By all accounts, and having read the blues for this session, the sick benefit and compassionate care benefits were pretty much an afterthought, based on focus groups and surveys where the costs and qualifications of the program don't even seem to have been presented to the participants. Earlier Statistics Canada studies have shown a much smaller interest group when the actual conditions were presented to people.
The last point I want to make here is we have to ensure that the program is no more advantageous--if we can use that word advisedly--than it is for payroll employees. As one example, if you take a look at proposed subsection 152.03(3), it says that earnings will be deducted from EI benefits if the person receives those earnings during a period claiming EI benefits. The test in fact for payroll employees is paid or payable, so a delayed payment is still allocated retroactively.

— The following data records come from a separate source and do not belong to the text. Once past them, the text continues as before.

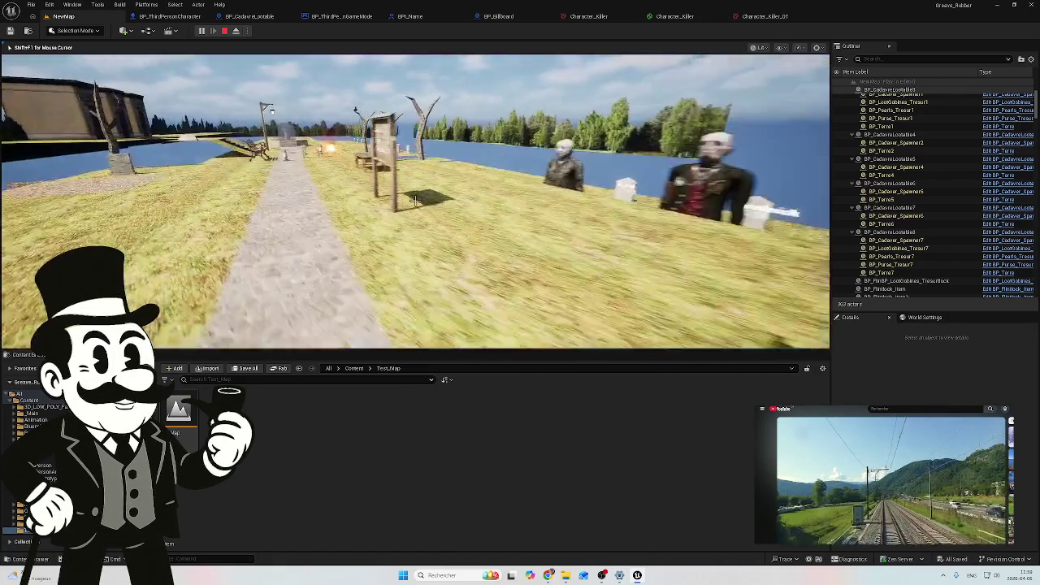
key(w)
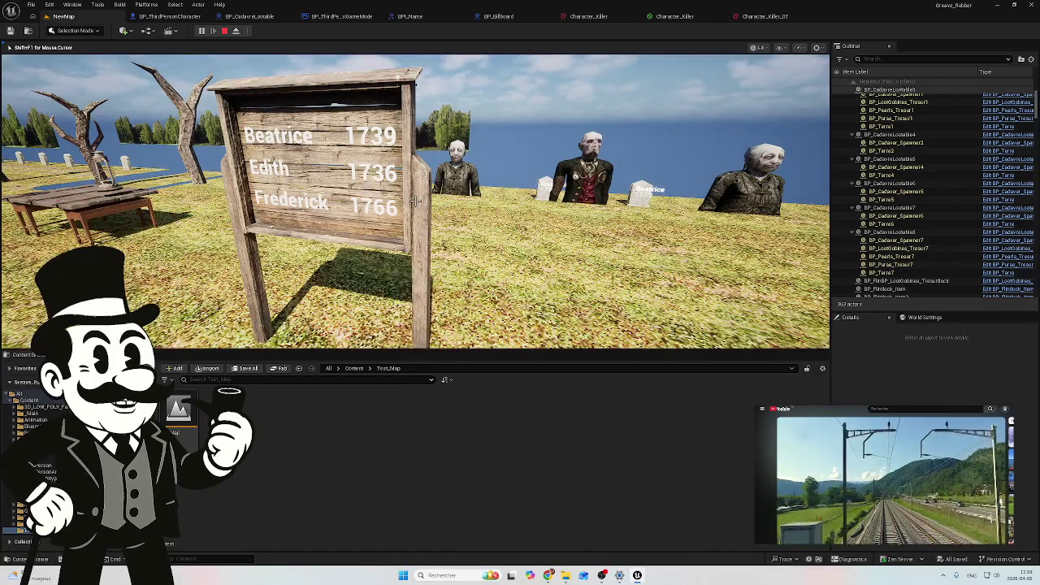
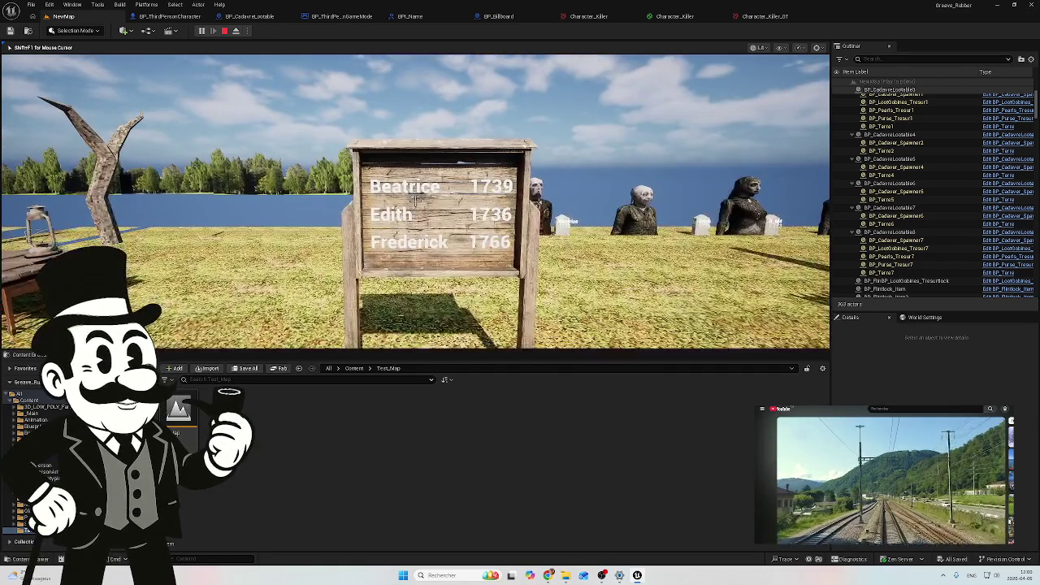
Stop the running play session and pull the camera back over the park
key(Escape)
scroll(539, 180, down, 3)
mouse_move(538, 180)
mouse_down()
mouse_move(488, 212)
mouse_move(569, 105)
mouse_up()
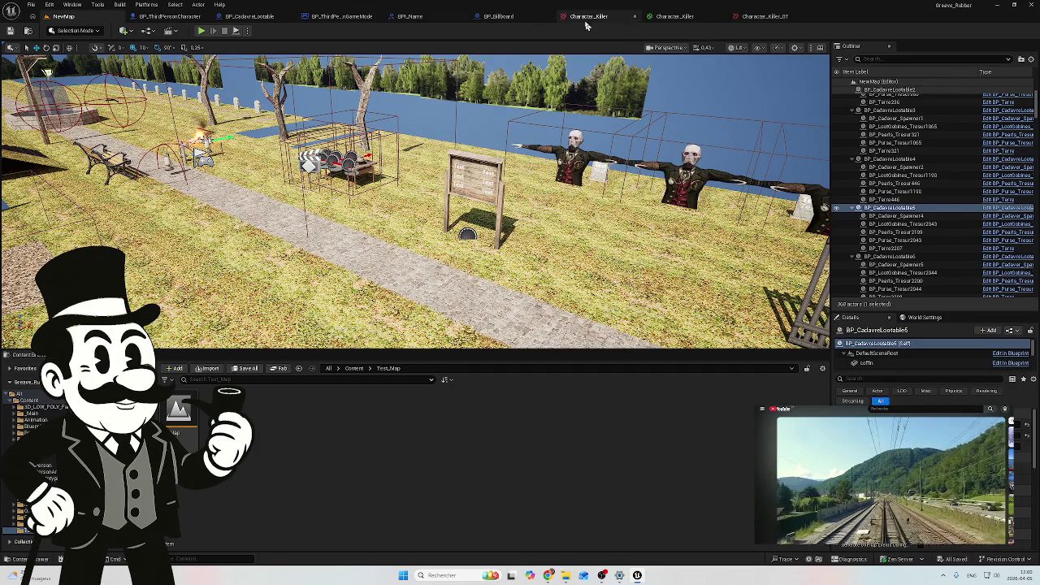
Close the Character_Killer, Character_Killer_OT, BP_Billboard and BPI_Name editors, returning to NewMap
click(636, 17)
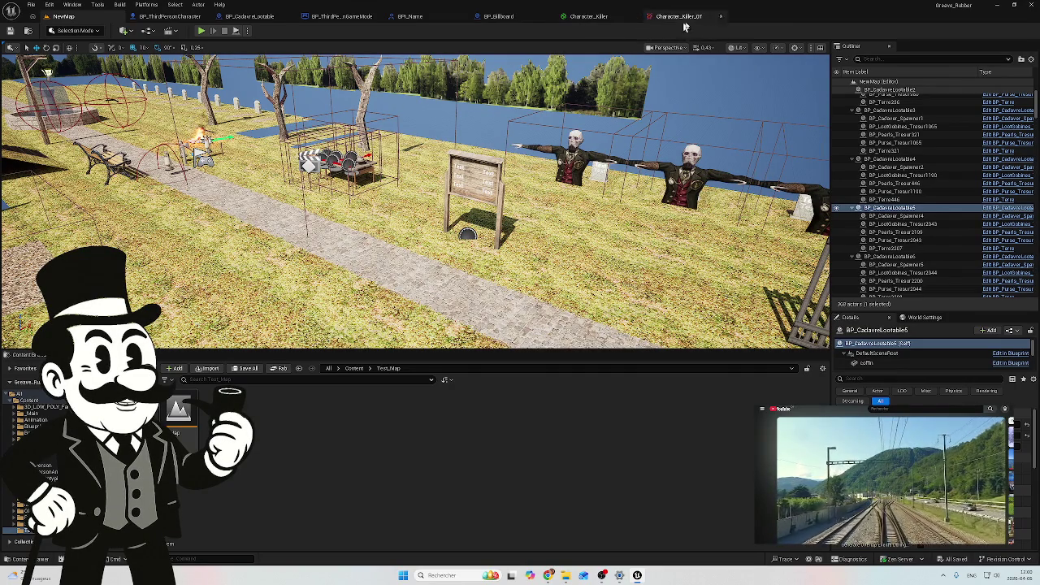
click(721, 16)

This is an important point when we're talking about the self-employed.
As business commentator Michael Hlinka pointed out on a CBC program, people will make the calculations, people will arrange for bills, certain categories of the self-employed will be in a position to make arrangements with clients to delay bills. Some categories of the self-employed are uniquely in this position, so we find it disturbing that it is the term “received”.
Further on the same point, in proposed subsection 152.18(2), which talks about other earnings during a period when a person is in receipt of EI, it says 25%. In fact, the pilot projects that exist apply now in all areas, so the law says 25% but the pilot projects would provide it at 40%. It says that it applies there to all of the benefits encompassed by this legislation. This contradicts the testimony that the two lead HRSD officials gave--and I'm sorry if I'm mispronouncing their names--Vermaeten and Beauséjour. In the blues again, at 17:15, they stated the rules that apply to payroll employees, i.e., these funds are deducted from both maternity and from sick benefits, though a different formula applies to parental, would be the case here for like treatment.
We have a lot of questions of this kind. This needs to be dealt with before the bill is passed, not after.